However, accomplishing theoretical high performance is challenging due to the Fermi level pinning effect. One method of overcoming the Fermi level pinning effect is to dope the semiconductor material. Unfortunatly, conventional doping method such as diffusion and ion implantation is inapplicable because regulating the penetration depth and avoiding damage to the lattice caused by ion energy are difficult. Therefore, novel doping methods suitable for WSe2 are required.
In this thesis, an oxidation-based doping approach for WSe2 is presented. After the top few layers of WSe2 are oxidized, WOX (x<3) is created, which has a higher work function than WSe2. The underlying WSe2 exhibits p-doping due to the difference of work functions between WSe2 and WOX.

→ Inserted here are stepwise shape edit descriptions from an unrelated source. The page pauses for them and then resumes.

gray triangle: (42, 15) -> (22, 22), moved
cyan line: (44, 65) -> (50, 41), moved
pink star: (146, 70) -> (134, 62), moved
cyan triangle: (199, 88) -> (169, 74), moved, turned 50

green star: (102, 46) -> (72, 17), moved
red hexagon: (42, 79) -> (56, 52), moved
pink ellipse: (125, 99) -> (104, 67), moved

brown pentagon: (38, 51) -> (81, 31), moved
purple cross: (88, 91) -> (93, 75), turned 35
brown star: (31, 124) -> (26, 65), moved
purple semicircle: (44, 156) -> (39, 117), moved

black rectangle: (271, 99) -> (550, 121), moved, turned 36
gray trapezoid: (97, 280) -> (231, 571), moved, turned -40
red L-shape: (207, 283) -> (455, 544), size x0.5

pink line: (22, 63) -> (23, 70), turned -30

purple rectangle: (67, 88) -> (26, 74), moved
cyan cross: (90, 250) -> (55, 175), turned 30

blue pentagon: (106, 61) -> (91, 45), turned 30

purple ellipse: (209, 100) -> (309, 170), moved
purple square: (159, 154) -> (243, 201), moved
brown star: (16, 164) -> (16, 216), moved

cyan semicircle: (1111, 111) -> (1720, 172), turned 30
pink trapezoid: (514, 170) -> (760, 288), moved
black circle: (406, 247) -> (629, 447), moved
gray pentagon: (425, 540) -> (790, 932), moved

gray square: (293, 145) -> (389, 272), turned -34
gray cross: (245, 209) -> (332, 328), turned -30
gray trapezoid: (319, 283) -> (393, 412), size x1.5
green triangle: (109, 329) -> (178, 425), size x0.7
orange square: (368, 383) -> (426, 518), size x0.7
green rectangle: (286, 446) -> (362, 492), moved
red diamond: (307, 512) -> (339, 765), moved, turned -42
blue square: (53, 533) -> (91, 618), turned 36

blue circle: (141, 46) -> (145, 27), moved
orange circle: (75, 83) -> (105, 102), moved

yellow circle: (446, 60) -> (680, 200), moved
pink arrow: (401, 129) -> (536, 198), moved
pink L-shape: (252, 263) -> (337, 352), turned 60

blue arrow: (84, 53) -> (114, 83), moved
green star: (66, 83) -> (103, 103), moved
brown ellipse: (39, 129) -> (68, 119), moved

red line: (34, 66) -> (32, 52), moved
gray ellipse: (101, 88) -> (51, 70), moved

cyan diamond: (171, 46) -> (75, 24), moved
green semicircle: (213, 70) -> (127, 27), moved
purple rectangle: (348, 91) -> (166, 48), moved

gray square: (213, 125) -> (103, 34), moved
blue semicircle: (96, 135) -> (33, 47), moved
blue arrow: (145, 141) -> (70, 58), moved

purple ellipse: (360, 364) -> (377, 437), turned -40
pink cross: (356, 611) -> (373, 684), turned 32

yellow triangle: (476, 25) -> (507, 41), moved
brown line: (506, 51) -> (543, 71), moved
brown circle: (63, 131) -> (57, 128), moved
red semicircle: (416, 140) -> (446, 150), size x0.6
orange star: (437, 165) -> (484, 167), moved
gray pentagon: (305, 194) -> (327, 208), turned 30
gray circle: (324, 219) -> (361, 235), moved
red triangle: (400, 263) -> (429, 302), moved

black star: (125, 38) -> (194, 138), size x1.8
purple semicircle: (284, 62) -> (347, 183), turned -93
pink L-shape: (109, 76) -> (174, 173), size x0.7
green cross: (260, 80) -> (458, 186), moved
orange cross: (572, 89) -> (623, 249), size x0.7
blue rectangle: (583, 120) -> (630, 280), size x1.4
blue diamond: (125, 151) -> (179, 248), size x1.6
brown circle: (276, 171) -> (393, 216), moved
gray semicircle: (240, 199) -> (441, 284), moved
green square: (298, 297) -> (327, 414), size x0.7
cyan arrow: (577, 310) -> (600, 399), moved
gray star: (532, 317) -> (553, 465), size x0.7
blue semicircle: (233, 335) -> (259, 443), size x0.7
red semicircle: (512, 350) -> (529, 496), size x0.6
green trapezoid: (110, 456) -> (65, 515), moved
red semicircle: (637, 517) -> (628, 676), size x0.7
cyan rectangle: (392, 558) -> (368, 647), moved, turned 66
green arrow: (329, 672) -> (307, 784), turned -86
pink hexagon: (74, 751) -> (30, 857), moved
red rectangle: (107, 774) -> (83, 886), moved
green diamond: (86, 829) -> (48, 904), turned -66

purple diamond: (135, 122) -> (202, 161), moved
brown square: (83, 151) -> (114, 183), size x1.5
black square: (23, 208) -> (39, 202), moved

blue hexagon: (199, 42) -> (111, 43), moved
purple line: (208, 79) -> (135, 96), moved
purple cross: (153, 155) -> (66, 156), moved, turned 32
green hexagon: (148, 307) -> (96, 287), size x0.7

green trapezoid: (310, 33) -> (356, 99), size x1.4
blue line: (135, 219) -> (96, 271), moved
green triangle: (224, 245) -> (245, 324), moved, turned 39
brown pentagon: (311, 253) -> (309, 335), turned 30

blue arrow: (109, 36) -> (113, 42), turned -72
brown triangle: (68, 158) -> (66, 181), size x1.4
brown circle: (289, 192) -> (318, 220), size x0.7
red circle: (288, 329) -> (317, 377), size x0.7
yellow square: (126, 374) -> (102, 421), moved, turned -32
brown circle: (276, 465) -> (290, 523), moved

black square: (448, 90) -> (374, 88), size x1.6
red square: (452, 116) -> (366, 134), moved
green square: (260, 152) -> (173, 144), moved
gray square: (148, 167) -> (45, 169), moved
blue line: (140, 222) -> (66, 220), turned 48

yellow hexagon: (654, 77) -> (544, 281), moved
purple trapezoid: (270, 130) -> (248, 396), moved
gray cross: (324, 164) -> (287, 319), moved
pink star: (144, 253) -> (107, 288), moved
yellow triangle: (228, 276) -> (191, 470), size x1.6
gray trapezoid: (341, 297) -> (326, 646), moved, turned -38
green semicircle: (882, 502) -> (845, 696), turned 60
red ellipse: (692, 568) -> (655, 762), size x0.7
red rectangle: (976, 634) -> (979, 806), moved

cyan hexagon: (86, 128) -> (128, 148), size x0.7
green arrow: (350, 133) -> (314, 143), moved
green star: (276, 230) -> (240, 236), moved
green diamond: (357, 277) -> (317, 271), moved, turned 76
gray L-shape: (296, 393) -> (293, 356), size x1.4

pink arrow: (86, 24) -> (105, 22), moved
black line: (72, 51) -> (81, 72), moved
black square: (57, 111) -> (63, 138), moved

First, Pt/hBN/WSe2 metal-insulator-semiconductor capaitor with inverted configuration is fabricated to demonstrate the p-doping effect of oxidation-based doping method. The oxidation through UV/ozone treatment is self-limiting process because WOX (x<3) acts as a diffusion barrier. The hole carrier concentration increases as the oxidation time increases. And, It is saturated after fully oxidation (180 min).
Second, WSe2-based metal-insulator-semiconductor field-effect transistor (MISFET) with a novel dielectric material is fabricated using self-aligned gate technique. HSQ is patterned on the channel region of FET as a novel gate dielectric material. Self aligned-gate allows selective oxidation of only source/drain regions of the FET without an additional mask process. Depending on oxidation time, electrical characteristics of fabricated devices were measured. As the duration of the remote O2 plasma treatment increases, the performance of the devices improves.
By offering a novel approach to dielectric materials and device structure, these findings can contribute to the practical fabrication process and performance enhancement of electronic devices based on 2D materials.